Não existe “sucesso” no apostolado. Os frutos do apostolado verdadeiro não se veem e os que os veem não sabem quem os fez frutificar. O mistério da graça é bem mais profundo e seriamos tolos se pensássemos que os frutos que colhemos foram por nós semeados. Um semeia e o outro colhe (cf. Jo 4, 37). E o fruto da graça nasce da morte (“se morre, dá muito fruto” (Jo 12,24)). O apóstolo não é aquele que faz, mas aquele que é. Quem é com Cristo na cruz. Nosso morrer na cruz com Cristo é que produz frutos.

Para ser apóstolo, não devo, pois, fazer tanto quanto possa, mas cultivar o melhor que puder de meu relacionamento com Ele, com uma vida de profunda e contínua oração, O amor haverá de transbordar no indivíduo por excesso de plenitude. Depois o Espírito Santo mesmo o canaliza organizando sua difusão.

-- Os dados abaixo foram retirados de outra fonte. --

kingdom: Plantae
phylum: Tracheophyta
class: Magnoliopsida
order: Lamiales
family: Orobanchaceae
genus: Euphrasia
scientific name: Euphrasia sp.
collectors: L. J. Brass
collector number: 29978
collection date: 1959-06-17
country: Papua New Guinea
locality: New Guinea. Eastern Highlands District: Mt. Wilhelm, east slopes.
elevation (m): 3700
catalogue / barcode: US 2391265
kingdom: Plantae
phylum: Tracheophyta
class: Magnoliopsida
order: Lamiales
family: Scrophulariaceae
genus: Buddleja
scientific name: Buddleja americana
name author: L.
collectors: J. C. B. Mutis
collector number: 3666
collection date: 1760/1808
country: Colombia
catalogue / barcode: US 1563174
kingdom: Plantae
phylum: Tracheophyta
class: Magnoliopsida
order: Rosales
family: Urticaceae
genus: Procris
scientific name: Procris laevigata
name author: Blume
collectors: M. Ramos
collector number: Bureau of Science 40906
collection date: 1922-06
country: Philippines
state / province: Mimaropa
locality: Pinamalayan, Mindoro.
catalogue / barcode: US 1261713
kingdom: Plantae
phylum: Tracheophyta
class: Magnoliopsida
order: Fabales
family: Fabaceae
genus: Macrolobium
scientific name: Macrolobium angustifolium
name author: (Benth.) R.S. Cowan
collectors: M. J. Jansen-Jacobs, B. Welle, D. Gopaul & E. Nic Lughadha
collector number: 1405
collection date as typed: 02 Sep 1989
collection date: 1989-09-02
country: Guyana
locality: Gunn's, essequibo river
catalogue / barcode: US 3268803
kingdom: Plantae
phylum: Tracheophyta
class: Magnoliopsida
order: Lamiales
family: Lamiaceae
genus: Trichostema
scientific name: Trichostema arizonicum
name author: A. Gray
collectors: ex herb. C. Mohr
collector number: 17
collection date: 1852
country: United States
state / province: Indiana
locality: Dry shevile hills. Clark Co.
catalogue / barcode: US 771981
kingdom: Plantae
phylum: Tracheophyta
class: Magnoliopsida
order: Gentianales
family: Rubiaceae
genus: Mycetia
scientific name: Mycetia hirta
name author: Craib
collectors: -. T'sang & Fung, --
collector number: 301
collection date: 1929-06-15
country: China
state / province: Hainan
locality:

Que ninguém se iluda. Se assim não for o apostolado será uma mera “profissão” e não serve a Deus mais do que quanto lhe serve qualquer profissão. O que se dá ao aproximo, senão aquilo que se recebe em oração, no relacionamento com ele? Se não tenho caridade sou como o bronze que soa. Não preocupar-se em muito fazer, mas em muito amar.

O Reino de Deus não depende de números. Sal insosso não salga. Os cristãos de hoje têm necessidade de sal, bastaria pouco, mas de boa qualidade.

Quando não se tem um verdadeiro e profundo relacionamento com Deus – que se sustenta na oração – seria melhor deixar de fazer apostolado porque pretendendo salgar leva todo o corpo à putrefação.

Nada pior do que a ideia de se fazer um apostolado “quantitativo”. O Espirito faz o que quer: uma ou cinquenta mil pessoas é o mesmo. O importante é que o Espírito esteja em nós. Depois, bem depois, ele trabalhará em seu a seu bel prazer.